There are now over 650 million fixed broadband subscriptions worldwide, while the adoption of IPTV has reached just under 80 million, or 12% of broadband customers. Most broadband connections are still over telephone lines, but the adoption of hybrid fibre-based technologies continues to grow.

Point Topic, which tracks the take-up of fixed broadband services, reported a drop of 2.8 million subscribers based on copper circuits in the first quarter of 2013, the second successive quarterly decrease following a decade of growth.

Fibre connections, including both fibre to the home and other forms of fibre where only the last few hundred metres are over telephone wire, grew by nearly 10% in the quarter. With a 22% share of the market, they are now the second most popular access technology, behind copper but ahead of cable.

Most of the decrease in copper subscribers originates in Asia, which also has the largest market for so-called FTTx hybrid fibre and copper technologies.

Fibre flexes muscle in broadband services. Fixed broadband subscribers by technology worldwide. Source: Point Topic

“Of course copper remains the dominant service for most users across the world,” commented Laura Kell, Operations Director at Point Topic. “But we believe that we are starting to see a shift in technology, particularly to fibre and hybrid fibre, as consumers require and will pay for higher speeds from their broadband connections.”

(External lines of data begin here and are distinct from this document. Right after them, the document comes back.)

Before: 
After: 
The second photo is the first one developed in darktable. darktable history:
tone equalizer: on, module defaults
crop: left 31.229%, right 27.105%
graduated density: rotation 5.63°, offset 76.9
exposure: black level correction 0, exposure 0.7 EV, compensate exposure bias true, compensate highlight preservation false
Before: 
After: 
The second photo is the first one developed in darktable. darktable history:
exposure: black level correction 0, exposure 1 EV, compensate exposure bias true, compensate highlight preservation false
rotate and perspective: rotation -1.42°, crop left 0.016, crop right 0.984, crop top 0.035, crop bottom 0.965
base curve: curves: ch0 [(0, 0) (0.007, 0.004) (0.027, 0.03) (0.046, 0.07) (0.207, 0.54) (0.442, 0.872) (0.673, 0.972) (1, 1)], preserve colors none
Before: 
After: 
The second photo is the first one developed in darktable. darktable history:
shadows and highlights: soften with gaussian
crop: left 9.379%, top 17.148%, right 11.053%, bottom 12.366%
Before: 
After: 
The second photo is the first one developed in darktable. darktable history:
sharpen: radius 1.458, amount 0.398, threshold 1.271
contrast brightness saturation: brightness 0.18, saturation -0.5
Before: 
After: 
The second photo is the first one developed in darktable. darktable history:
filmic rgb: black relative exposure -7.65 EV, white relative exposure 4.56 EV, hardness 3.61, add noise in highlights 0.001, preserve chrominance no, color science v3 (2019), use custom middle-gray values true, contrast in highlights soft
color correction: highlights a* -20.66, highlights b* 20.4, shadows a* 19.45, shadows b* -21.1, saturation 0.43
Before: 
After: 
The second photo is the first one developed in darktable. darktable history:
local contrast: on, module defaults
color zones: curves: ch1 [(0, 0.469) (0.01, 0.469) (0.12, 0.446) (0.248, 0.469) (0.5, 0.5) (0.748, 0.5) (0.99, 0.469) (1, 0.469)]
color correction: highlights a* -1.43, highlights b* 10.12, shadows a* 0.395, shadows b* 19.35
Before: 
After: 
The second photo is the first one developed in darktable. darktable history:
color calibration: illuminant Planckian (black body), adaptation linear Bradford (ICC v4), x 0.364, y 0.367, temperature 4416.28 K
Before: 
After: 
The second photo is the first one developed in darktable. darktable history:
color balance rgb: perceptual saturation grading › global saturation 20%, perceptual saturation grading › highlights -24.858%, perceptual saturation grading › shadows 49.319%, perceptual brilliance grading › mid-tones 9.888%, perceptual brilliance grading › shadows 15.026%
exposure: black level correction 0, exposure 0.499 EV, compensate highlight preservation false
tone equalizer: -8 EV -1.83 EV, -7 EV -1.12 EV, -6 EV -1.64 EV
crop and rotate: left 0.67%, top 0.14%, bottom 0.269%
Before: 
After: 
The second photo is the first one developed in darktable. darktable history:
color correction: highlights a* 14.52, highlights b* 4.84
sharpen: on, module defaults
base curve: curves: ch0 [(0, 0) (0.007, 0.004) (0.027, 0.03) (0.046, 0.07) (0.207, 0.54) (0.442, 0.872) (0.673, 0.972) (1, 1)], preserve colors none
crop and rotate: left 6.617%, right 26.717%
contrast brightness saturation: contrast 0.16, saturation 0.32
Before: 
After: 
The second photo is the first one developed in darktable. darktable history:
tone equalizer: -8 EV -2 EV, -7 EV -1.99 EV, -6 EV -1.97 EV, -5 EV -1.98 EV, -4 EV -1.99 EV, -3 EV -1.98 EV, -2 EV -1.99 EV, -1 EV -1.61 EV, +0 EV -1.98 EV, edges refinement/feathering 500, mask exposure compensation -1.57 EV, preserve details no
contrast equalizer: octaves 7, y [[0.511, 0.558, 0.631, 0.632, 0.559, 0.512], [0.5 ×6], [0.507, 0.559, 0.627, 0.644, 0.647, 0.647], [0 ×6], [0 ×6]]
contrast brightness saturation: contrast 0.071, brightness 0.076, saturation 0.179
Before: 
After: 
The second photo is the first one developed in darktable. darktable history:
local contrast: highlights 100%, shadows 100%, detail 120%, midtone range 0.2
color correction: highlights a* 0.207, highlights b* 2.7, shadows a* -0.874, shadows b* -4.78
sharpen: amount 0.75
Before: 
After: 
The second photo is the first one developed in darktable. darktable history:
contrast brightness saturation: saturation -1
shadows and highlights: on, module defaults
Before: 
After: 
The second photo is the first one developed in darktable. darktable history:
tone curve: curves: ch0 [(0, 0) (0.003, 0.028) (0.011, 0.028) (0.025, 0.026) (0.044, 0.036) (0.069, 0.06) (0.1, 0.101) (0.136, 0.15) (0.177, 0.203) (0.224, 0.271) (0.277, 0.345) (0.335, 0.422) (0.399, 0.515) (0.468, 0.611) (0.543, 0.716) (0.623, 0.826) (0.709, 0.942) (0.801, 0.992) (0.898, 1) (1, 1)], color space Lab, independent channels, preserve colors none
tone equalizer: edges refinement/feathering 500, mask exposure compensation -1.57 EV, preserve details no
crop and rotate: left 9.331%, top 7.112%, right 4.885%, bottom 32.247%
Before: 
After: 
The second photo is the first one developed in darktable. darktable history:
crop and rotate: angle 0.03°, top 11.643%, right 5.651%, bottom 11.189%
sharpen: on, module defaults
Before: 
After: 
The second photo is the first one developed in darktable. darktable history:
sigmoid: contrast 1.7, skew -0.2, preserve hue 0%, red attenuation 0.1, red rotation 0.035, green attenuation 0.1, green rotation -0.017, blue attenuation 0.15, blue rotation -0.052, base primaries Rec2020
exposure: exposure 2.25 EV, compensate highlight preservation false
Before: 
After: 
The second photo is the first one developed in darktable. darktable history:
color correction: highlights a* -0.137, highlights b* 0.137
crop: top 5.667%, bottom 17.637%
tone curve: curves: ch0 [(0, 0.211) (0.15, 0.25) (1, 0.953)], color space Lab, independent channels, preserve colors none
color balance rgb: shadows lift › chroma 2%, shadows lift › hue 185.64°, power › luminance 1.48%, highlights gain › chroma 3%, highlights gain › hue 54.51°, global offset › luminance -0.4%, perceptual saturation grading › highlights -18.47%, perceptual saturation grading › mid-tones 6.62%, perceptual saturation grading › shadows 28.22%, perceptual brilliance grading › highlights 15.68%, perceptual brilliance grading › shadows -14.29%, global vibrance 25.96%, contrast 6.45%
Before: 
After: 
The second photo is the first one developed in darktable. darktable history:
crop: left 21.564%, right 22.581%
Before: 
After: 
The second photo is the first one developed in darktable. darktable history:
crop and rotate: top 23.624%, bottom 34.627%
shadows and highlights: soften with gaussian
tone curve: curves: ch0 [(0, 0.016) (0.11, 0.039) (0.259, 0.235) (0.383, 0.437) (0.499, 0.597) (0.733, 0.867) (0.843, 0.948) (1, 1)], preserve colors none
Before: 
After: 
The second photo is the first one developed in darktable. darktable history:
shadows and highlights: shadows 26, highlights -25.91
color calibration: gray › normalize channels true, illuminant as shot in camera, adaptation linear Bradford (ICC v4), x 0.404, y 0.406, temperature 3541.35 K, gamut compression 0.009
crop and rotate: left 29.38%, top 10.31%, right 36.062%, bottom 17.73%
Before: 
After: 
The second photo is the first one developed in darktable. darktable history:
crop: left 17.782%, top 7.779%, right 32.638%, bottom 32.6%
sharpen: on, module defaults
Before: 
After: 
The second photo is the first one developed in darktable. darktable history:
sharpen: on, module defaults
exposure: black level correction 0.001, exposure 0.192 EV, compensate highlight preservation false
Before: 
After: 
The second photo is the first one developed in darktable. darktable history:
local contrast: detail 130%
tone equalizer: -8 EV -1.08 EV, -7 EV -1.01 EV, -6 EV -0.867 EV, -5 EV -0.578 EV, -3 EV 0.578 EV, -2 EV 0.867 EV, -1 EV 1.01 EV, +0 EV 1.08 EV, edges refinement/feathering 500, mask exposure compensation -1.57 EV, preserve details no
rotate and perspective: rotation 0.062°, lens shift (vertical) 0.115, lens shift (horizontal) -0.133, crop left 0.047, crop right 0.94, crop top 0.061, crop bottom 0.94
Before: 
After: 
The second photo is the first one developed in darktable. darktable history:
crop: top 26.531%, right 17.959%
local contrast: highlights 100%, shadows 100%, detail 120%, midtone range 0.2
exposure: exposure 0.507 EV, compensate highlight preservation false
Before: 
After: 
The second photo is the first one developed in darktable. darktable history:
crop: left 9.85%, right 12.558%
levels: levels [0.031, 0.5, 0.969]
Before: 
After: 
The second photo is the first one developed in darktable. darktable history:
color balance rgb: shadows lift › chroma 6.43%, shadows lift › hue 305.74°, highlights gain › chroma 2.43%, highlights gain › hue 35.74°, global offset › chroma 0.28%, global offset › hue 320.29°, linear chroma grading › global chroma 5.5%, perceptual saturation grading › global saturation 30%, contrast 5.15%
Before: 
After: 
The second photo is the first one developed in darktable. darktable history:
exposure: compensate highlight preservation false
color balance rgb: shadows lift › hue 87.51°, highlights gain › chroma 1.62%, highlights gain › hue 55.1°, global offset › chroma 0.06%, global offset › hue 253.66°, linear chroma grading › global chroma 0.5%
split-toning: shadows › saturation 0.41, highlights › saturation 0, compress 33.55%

Hybrid fibre deployments far exceed pure fibre to the home, increasing connection speeds “but perhaps at the cost of the ‘future proofing’ that end to end fibre provides.”

East Asia accounts for almost half of all net additions worldwide, a percentage that has increased due to slower growth in Europe and North America, where penetration is higher and closer to saturation.

Across Europe, over 99% of homes have the possibility of accessing a basic broadband network, using either fixed or wireless infrastructure. Over 53% of households could theoretically access services above 30 megabits per second, although the actual experience of many will be significantly below that.

The cost of investment to bring such coverage to the rest of Europe is estimated by Point Topic to be €80 billion, which is significantly less than the €180 to €270 billion that the European Commission has previously quoted.

France has among the lowest coverage of superfast broadband, despite having one of the highest penetrations of television services delivered over broadband in the world.

At the end of March 2013, there were 79.3 million IPTV subscriptions worldwide, an increase of 3.3 million over the quarter and 13.7 million or 21% year on year.

Western Europe and East Asia account for more than 75% of the global IPTV subscriber base, with 33% and 43% of the global market share respectively. North America makes up 15% of the global market with Eastern Europe and the rest of Asia accounting from 5% and 4% respectively.

China continues to lead the league of IPTV countries, with over 21 million subscribers among its vast population, while France has 13.8 million and the United States has approaching 10.8 million. South Korea and Japan have 6.9 million and 4.4 million respectively, followed by the Russian Federation and Germany with around 2.6 million and 2.5 million each, the Netherlands and Belgium with 1.5 million and 1.4 million, and Taiwan with 1.1 million.

While telecommunications companies have typically seen the provision of television and other entertainment services as key drivers and differentiators for broadband, the ability to deliver fast and reliable network coverage has far wider and more significant economic benefits.